In 1828 the artist Augustus Earle lived for a time with Ngāti Manu and left a vivid description of Kiwikiwi: 'Mr Kiney Kiney [Kiwikiwi] (as he was sometimes called) was splendidly apparelled on this occasion; he had, by some means or other, become possessed of a light infantry sabre, with all of its belts and buckles, this was girdled round his naked body, which gave him a very gallant air.' [1]

That same year Kiwikiwi and Te Whareumu led a taua to Waimā, Hokianga, in response to the death of Ariki, the son of Pōmare I. Te Whareumu was killed, and it was decided that Kiwikiwi would succeed him. Although he was a leading rangatira, it is said Kiwikiwi did not have the same maturity and experience as Te Whareumu, and his influence was eventually overshadowed by Pōmare II.

Kiwikiwi was a participant in the ‘Girls’ War’ of 1830, which involved both his wife Te Urumihia and his daughter. Accounts differ on the cause, but the matter quickly escalated and on 6 March 1830 a taua led by Ururoa and his northern-alliance allies engaged in a two-hour battle with Kiwikiwi and others of Ngāti Manu on the beach at Kororāreka, now Russell. To avoid full-scale war within Ngāpuhi, Kiwikiwi surrendered the lands of Kororāreka as atonement for the incident. Kororāreka was a centre of European settlement in the Bay of Islands, and a major source of income for the hapū that controlled it. He and his people withdrew, first to Paihia and then to Ōtūihu, where Pōmare II was developing a strong pā for both defence and trade with Europeans.

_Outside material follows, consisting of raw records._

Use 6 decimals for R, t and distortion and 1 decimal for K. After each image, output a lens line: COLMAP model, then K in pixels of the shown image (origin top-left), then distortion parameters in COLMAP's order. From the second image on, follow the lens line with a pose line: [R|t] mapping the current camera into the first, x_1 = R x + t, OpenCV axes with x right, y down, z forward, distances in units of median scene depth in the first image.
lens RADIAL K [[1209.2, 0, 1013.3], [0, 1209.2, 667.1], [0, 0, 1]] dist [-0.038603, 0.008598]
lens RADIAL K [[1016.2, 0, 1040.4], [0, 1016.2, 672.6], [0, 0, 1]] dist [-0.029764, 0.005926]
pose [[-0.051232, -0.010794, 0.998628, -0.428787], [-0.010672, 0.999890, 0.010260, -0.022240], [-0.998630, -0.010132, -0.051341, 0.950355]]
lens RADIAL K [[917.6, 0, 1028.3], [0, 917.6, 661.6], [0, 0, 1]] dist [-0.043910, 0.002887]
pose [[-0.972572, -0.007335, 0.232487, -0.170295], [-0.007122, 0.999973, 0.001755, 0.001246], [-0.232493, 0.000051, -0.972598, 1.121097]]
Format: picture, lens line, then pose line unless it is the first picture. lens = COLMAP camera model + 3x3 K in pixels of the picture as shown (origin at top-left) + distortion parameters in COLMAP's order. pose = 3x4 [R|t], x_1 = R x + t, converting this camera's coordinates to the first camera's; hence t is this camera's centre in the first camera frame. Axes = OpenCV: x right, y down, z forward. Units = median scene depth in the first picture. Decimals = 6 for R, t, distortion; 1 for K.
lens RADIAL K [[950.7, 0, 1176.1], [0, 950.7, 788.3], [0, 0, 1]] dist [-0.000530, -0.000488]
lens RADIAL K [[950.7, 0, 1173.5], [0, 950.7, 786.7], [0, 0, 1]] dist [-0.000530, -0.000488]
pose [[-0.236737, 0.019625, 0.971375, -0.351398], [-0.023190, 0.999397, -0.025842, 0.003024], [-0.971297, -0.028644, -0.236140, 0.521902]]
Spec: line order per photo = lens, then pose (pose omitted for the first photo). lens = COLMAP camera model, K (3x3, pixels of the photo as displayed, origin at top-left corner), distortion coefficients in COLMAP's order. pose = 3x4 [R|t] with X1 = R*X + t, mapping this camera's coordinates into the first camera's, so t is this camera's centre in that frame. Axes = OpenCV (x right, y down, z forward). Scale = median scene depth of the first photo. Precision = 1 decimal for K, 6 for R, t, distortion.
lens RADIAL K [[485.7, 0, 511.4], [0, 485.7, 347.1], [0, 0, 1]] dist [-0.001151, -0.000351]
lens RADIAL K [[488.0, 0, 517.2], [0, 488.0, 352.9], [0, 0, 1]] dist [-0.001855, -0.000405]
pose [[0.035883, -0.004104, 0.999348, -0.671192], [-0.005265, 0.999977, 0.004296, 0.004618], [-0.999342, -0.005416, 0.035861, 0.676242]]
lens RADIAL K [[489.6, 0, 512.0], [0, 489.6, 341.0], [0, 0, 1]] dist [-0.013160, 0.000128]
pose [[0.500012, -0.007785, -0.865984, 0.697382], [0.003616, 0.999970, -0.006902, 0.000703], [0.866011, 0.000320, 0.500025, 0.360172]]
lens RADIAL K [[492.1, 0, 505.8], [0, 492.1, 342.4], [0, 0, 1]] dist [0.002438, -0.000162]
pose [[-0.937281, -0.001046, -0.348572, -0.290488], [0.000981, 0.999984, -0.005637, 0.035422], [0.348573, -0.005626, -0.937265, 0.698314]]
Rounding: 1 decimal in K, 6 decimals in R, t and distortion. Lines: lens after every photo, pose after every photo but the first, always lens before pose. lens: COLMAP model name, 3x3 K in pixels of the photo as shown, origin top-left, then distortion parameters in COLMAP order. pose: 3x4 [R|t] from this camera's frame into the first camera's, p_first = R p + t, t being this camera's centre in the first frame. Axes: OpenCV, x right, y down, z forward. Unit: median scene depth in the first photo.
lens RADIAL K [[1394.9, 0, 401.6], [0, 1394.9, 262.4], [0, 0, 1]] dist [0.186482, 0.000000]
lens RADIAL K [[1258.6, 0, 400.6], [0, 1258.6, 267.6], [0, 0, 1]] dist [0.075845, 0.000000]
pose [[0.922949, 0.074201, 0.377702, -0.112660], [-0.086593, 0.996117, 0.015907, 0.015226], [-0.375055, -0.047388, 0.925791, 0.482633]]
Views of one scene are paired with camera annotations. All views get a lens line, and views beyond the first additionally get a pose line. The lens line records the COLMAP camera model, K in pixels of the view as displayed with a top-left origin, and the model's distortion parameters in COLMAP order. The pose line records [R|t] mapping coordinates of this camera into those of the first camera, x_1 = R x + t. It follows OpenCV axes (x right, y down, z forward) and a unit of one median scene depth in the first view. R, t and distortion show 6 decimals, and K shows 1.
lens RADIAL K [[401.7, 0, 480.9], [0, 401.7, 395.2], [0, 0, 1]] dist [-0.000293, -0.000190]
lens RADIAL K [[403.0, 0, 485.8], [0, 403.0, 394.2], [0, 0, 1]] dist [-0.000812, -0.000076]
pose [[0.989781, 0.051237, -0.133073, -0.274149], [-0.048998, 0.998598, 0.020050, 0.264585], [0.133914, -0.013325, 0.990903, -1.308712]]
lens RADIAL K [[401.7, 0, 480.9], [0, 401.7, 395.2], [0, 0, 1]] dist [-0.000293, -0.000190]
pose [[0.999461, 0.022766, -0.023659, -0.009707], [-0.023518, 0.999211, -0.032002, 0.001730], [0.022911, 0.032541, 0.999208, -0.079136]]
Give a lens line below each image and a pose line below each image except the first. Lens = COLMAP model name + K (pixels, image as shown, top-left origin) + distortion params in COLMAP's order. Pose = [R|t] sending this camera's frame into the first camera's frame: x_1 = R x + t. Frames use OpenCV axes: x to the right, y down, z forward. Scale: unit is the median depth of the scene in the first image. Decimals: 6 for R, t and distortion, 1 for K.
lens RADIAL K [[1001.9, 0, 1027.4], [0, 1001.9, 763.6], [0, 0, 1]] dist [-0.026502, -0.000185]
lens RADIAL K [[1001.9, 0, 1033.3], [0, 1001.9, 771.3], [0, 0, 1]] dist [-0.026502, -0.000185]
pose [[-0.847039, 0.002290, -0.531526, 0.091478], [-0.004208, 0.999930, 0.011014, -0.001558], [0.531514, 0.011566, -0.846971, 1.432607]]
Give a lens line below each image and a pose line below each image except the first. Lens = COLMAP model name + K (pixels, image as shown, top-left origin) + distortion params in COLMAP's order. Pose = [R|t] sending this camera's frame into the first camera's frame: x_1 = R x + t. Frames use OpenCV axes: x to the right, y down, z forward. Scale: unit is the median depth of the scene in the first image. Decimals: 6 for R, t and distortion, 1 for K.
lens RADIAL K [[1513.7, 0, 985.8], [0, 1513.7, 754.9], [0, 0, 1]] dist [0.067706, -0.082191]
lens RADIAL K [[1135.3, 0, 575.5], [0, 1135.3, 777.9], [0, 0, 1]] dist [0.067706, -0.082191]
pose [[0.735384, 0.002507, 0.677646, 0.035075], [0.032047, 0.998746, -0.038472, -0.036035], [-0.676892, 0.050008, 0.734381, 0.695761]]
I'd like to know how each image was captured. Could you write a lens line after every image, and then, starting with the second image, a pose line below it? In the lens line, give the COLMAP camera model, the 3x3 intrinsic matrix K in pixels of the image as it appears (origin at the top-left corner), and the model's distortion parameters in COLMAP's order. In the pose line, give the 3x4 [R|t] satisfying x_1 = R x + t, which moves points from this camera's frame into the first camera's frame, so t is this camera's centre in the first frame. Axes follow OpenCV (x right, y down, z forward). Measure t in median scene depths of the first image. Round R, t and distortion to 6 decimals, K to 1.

On 20 March 1834 Kiwikiwi was present at the selection of Te Kara, the United Tribes’ flag. An observer from the HMS Alligator, the Austrian Baron Karl von Huegel, noted that rangatira such as Kiwikiwi questioned the logic of the event: 'Most of them regarded the proposal as indicating anything but friendship.' After the hui Kiwikiwi is said to have remarked:

How have we come into this situation of having to hoist a flag on our boats to ensure their safety?... it is through our own fault that we have to do it. If we had been more united among ourselves, if we had had no enmity of one horde against another, we would have been able to oppose their landing. [2]

Kiwikiwi held mana whenua around parts of the Kawakawa River, and in 1836 declared a rāhui (restriction) to prevent access to resources by a rival hapū. While local Māori complied, Pākehā refused, leading Kiwikiwi to fire on their boats as they passed. At a hui soon after it was decided that Europeans were permitted to ignore the rāhui. European breaches of tapu, deliberate or accidental, led to some of the significant violent events in the pre-colonial period and were one of the main cultural differences that Māori and Europeans had to resolve.

Kiwikiwi signed He Whakaputanga on 13 January 1836, a week after a skirmish at Waitangi between Waikato and another Ngāti Manu figure, Noa. His tohu is fifth on the codicil.

[1] Augustus Earle, A Narrative of Nine Months’ Residence in New Zealand, in 1827: Together With a Journal of a Residence in Tristan d’Acunha, an Island Situated Between South America and the Cape of Good Hope, Rees, Orme, Brown, Green & Longman, London, 1832, p.179.

[2] ‘Report on Stage 1 of the Te Paparahi o Te Raki Inquiry’, Waitangi Tribunal, Wellington, 2014, p.131, Waitangi Tribunal.